As a society, we do accept government intrusion into the employer/employee relationship for a number of things, chief among those to prevent discrimination.  But that is a special case.  As a rule, I’m not comfortable with the government interfering in private relationships.  It is a restriction on freedom of association that should not occur in a free society.  There are better ways to make companies reconsider anti-gun policies than by government meddling in private relationships.

On the Original Purpose of the Second Amendment

Let’s say that a future government has decided to incarcerate wrong thinking people into “reeducation camps,” to try to get people thinking right, and to quietly “take care” of all those who can’t be rehabilitated.  Free speech is suppressed, the media made an arm of the state, and the government refuses to stand for free and fair elections.  In that situation, most people would recognize the government has forfeited any claim to legitimacy.  We fought a World War, and a risky, expensive, and protracted cold war against such governments.  Most people, I would wager, would agree such a government ought to be resisted, and violently if necessary.  But I have to question how some view the form that would take on.

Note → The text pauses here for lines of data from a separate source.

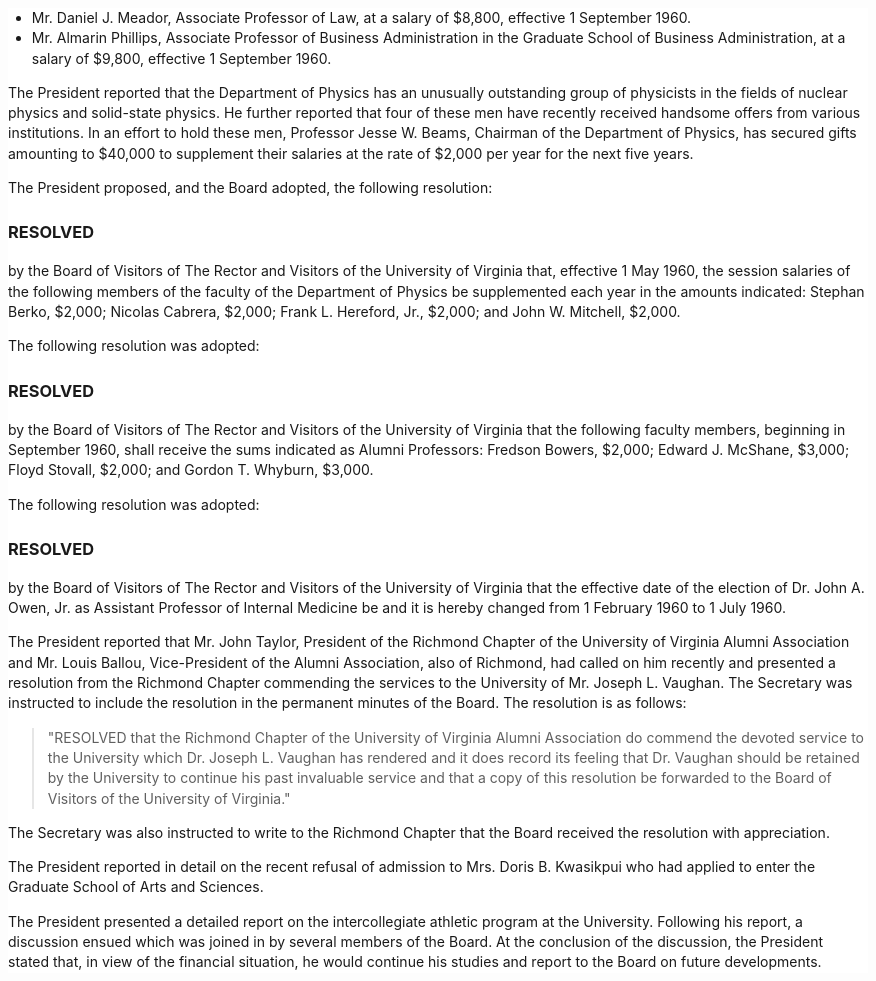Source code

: * Mr. Daniel J. Meador, Associate Professor of Law, at a salary of $8,800, effective 1 September 1960.
* Mr. Almarin Phillips, Associate Professor of Business Administration in the Graduate School of Business Administration, at a salary of $9,800, effective 1 September 1960.

The President reported that the Department of Physics has an unusually outstanding group of physicists in the fields of nuclear physics and solid-state physics. He further reported that four of these men have recently received handsome offers from various institutions. In an effort to hold these men, Professor Jesse W. Beams, Chairman of the Department of Physics, has secured gifts amounting to $40,000 to supplement their salaries at the rate of $2,000 per year for the next five years.

The President proposed, and the Board adopted, the following resolution:

### RESOLVED

by the Board of Visitors of The Rector and Visitors of the University of Virginia that, effective 1 May 1960, the session salaries of the following members of the faculty of the Department of Physics be supplemented each year in the amounts indicated: Stephan Berko, $2,000; Nicolas Cabrera, $2,000; Frank L. Hereford, Jr., $2,000; and John W. Mitchell, $2,000.

The following resolution was adopted:

### RESOLVED

by the Board of Visitors of The Rector and Visitors of the University of Virginia that the following faculty members, beginning in September 1960, shall receive the sums indicated as Alumni Professors: Fredson Bowers, $2,000; Edward J. McShane, $3,000; Floyd Stovall, $2,000; and Gordon T. Whyburn, $3,000.

The following resolution was adopted:

### RESOLVED

by the Board of Visitors of The Rector and Visitors of the University of Virginia that the effective date of the election of Dr. John A. Owen, Jr. as Assistant Professor of Internal Medicine be and it is hereby changed from 1 February 1960 to 1 July 1960.

The President reported that Mr. John Taylor, President of the Richmond Chapter of the University of Virginia Alumni Association and Mr. Louis Ballou, Vice-President of the Alumni Association, also of Richmond, had called on him recently and presented a resolution from the Richmond Chapter commending the services to the University of Mr. Joseph L. Vaughan. The Secretary was instructed to include the resolution in the permanent minutes of the Board. The resolution is as follows:

> "RESOLVED that the Richmond Chapter of the University of Virginia Alumni Association do commend the devoted service to the University which Dr. Joseph L. Vaughan has rendered and it does record its feeling that Dr. Vaughan should be retained by the University to continue his past invaluable service and that a copy of this resolution be forwarded to the Board of Visitors of the University of Virginia."

The Secretary was also instructed to write to the Richmond Chapter that the Board received the resolution with appreciation.

The President reported in detail on the recent refusal of admission to Mrs. Doris B. Kwasikpui who had applied to enter the Graduate School of Arts and Sciences.

The President presented a detailed report on the intercollegiate athletic program at the University. Following his report, a discussion ensued which was joined in by several members of the Board. At the conclusion of the discussion, the President stated that, in view of the financial situation, he would continue his studies and report to the Board on future developments.
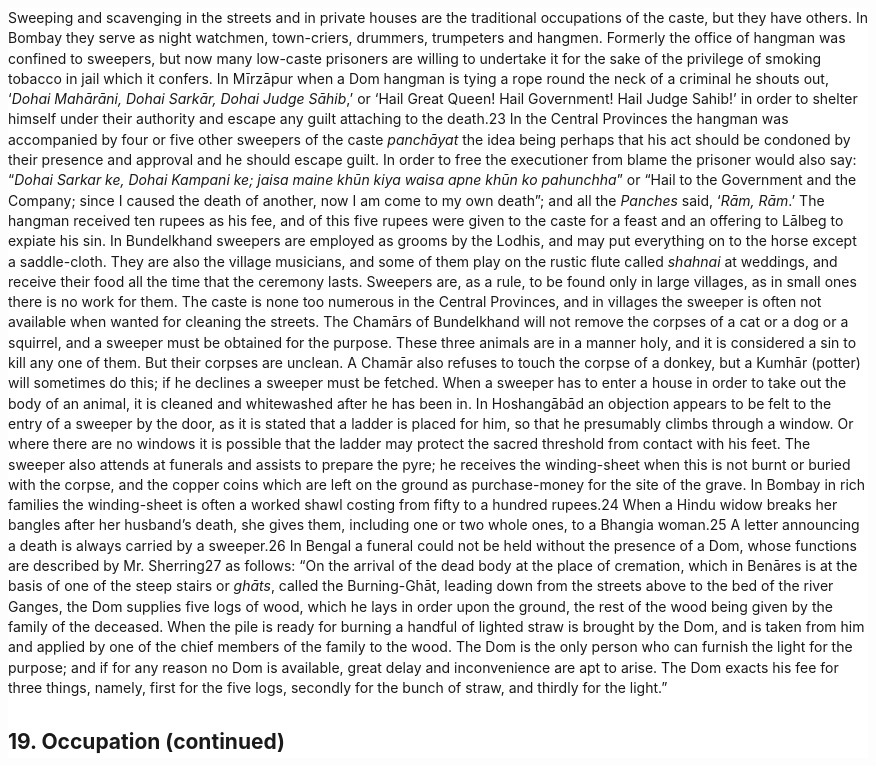 Sweeping and scavenging in the streets and in private houses are the traditional occupations of the caste, but they have others. In Bombay they serve as night watchmen, town-criers, drummers, trumpeters and hangmen. Formerly the office of hangman was confined to sweepers, but now many low-caste prisoners are willing to undertake it for the sake of the privilege of smoking tobacco in jail which it confers. In Mīrzāpur when a Dom hangman is tying a rope round the neck of a criminal he shouts out, ‘*Dohai Mahārāni, Dohai Sarkār, Dohai Judge Sāhib*,’ or ‘Hail Great Queen\! Hail Government\! Hail Judge Sahib\!’ in order to shelter himself under their authority and escape any guilt attaching to the death.23 In the Central Provinces the hangman was accompanied by four or five other sweepers of the caste *panchāyat* the idea being perhaps that his act should be condoned by their presence and approval and he should escape guilt. In order to free the executioner from blame the prisoner would also say: “*Dohai Sarkar ke, Dohai Kampani ke; jaisa maine khūn kiya waisa apne khūn ko pahunchha*” or “Hail to the Government and the Company; since I caused the death of another, now I am come to my own death”; and all the *Panches* said, ‘*Rām, Rām*.’ The hangman received ten rupees as his fee, and of this five rupees were given to the caste for a feast and an offering to Lālbeg to expiate his sin. In Bundelkhand sweepers are employed as grooms by the Lodhis, and may put everything on to the horse except a saddle-cloth. They are also the village musicians, and some of them play on the rustic flute called *shahnai* at weddings, and receive their food all the time that the ceremony lasts. Sweepers are, as a rule, to be found only in large villages, as in small ones there is no work for them. The caste is none too numerous in the Central Provinces, and in villages the sweeper is often not available when wanted for cleaning the streets. The Chamārs of Bundelkhand will not remove the corpses of a cat or a dog or a squirrel, and a sweeper must be obtained for the purpose. These three animals are in a manner holy, and it is considered a sin to kill any one of them. But their corpses are unclean. A Chamār also refuses to touch the corpse of a donkey, but a Kumhār \(potter\) will sometimes do this; if he declines a sweeper must be fetched. When a sweeper has to enter a house in order to take out the body of an animal, it is cleaned and whitewashed after he has been in. In Hoshangābād an objection appears to be felt to the entry of a sweeper by the door, as it is stated that a ladder is placed for him, so that he presumably climbs through a window. Or where there are no windows it is possible that the ladder may protect the sacred threshold from contact with his feet. The sweeper also attends at funerals and assists to prepare the pyre; he receives the winding-sheet when this is not burnt or buried with the corpse, and the copper coins which are left on the ground as purchase-money for the site of the grave. In Bombay in rich families the winding-sheet is often a worked shawl costing from fifty to a hundred rupees.24 When a Hindu widow breaks her bangles after her husband’s death, she gives them, including one or two whole ones, to a Bhangia woman.25 A letter announcing a death is always carried by a sweeper.26 In Bengal a funeral could not be held without the presence of a Dom, whose functions are described by Mr. Sherring27 as follows: “On the arrival of the dead body at the place of cremation, which in Benāres is at the basis of one of the steep stairs or *ghāts*, called the Burning-Ghāt, leading down from the streets above to the bed of the river Ganges, the Dom supplies five logs of wood, which he lays in order upon the ground, the rest of the wood being given by the family of the deceased. When the pile is ready for burning a handful of lighted straw is brought by the Dom, and is taken from him and applied by one of the chief members of the family to the wood. The Dom is the only person who can furnish the light for the purpose; and if for any reason no Dom is available, great delay and inconvenience are apt to arise. The Dom exacts his fee for three things, namely, first for the five logs, secondly for the bunch of straw, and thirdly for the light.” 



## 19. Occupation \(continued\)
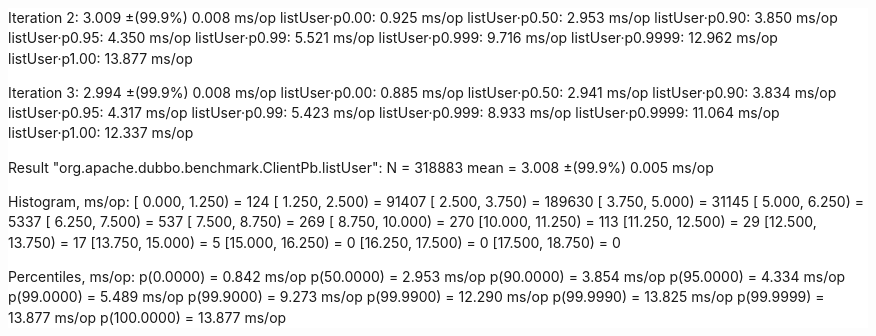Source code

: Iteration   2: 3.009 ±(99.9%) 0.008 ms/op
                 listUser·p0.00:   0.925 ms/op
                 listUser·p0.50:   2.953 ms/op
                 listUser·p0.90:   3.850 ms/op
                 listUser·p0.95:   4.350 ms/op
                 listUser·p0.99:   5.521 ms/op
                 listUser·p0.999:  9.716 ms/op
                 listUser·p0.9999: 12.962 ms/op
                 listUser·p1.00:   13.877 ms/op

Iteration   3: 2.994 ±(99.9%) 0.008 ms/op
                 listUser·p0.00:   0.885 ms/op
                 listUser·p0.50:   2.941 ms/op
                 listUser·p0.90:   3.834 ms/op
                 listUser·p0.95:   4.317 ms/op
                 listUser·p0.99:   5.423 ms/op
                 listUser·p0.999:  8.933 ms/op
                 listUser·p0.9999: 11.064 ms/op
                 listUser·p1.00:   12.337 ms/op



Result "org.apache.dubbo.benchmark.ClientPb.listUser":
  N = 318883
  mean =      3.008 ±(99.9%) 0.005 ms/op

  Histogram, ms/op:
    [ 0.000,  1.250) = 124 
    [ 1.250,  2.500) = 91407 
    [ 2.500,  3.750) = 189630 
    [ 3.750,  5.000) = 31145 
    [ 5.000,  6.250) = 5337 
    [ 6.250,  7.500) = 537 
    [ 7.500,  8.750) = 269 
    [ 8.750, 10.000) = 270 
    [10.000, 11.250) = 113 
    [11.250, 12.500) = 29 
    [12.500, 13.750) = 17 
    [13.750, 15.000) = 5 
    [15.000, 16.250) = 0 
    [16.250, 17.500) = 0 
    [17.500, 18.750) = 0 

  Percentiles, ms/op:
      p(0.0000) =      0.842 ms/op
     p(50.0000) =      2.953 ms/op
     p(90.0000) =      3.854 ms/op
     p(95.0000) =      4.334 ms/op
     p(99.0000) =      5.489 ms/op
     p(99.9000) =      9.273 ms/op
     p(99.9900) =     12.290 ms/op
     p(99.9990) =     13.825 ms/op
     p(99.9999) =     13.877 ms/op
    p(100.0000) =     13.877 ms/op
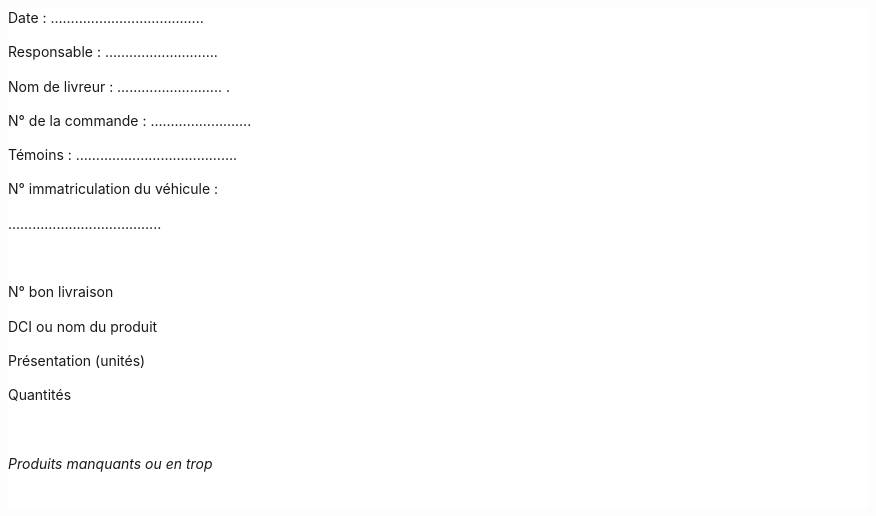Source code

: Date : ………………………………..

Responsable : ……………………….

Nom de livreur : …………………….. .

</td>

<td colspan="4" valign="top">

N° de la commande : …………………….

Témoins : ………………………………….

N° immatriculation du véhicule :

………………………………..

</td>

<td colspan="2"> </td>

</tr>

<tr>

<td valign="top">

N° bon livraison

</td>

<td colspan="3" valign="top">

DCI ou nom du produit

</td>

<td colspan="2" valign="top">

Présentation (unités)

</td>

<td colspan="2" valign="top">

Quantités

</td>

<td colspan="2"> </td>

</tr>

<tr>

<td colspan="8" valign="top">

<em>Produits manquants ou en trop</em>

</td>

<td colspan="2"> </td>

</tr>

Do folks really believe that if the proverbial shit were to hit the fan, that the people will prevail by the people bringing out their privately owned tanks, RPGs, anti-tank missiles, artillery, mortars, F-16s, helicopter gunships, surface-to-air missiles, to fight and defeat a modern army, or even part of one, on its own terms in conventional military operations?  I would posit that warfare has changed a great deal since 1776, and even if the courts agreed the Second Amendment protected all of these things, it would be entirely symbolic and meaningless.  Very few people could afford them, or even if they could afford them, they wouldn’t own such things in large enough numbers to make any real difference.

This is not to say that I think the Second Amendment’s purpose of enabling people to resist a criminal government is completely obsolete, just that it’s not going to happen the same way it did in 1776, only with modern weapons.  Any resistance to a criminal government in the modern age will take conventional small arms, explosives, information, intelligence, and will.  Small arms we have to ensure are protected under the Second Amendment.  Explosives are impossible to control in such a situation, and will be available no matter what laws regulate them under a legitimate government.  Intelligence and will are organizational qualities that are unrelated to arms.  Hell, I would argue that the ability to tinker with model airplanes is more important to the modern concept of “militia” than knowing the principles of artillery, and knowing RF communication principles far more important than knowing logistics.

In the history of 20th century warfare, this has played out more than a few times.  The Vietcong engaged in an extensive and largely successful guerrilla campaign, with only what their fighters could carry on their backs.  In fact, the fatal mistake of the Vietcong was to come out of the jungle, and fight an offensive against the U.S. military on conventional terms.  Militarily, Tet was a defeat for the VC, and it destroyed them as a fighting force.  But Tet broke the American will, and in that sense was not a failure.  It is, however, a harsh lesson what happens when a guerrilla force tries to fight a conventional army on its own terms.

What I advocate here is not an extinction of the original purpose of the Second Amendment, but to emphasise that the priority has to be on protecting conventional small arms.  I don’t think whether destructive devices are protected or not really makes all that much difference in the overall scheme of things.  The nature of modern warfare has not made the Second Amendment’s “defense against tyrannical government” obsolete, but it has changed the equation enough that appeals to how things were in 1776 aren’t much use in figuring out how it would be applied in a modern context.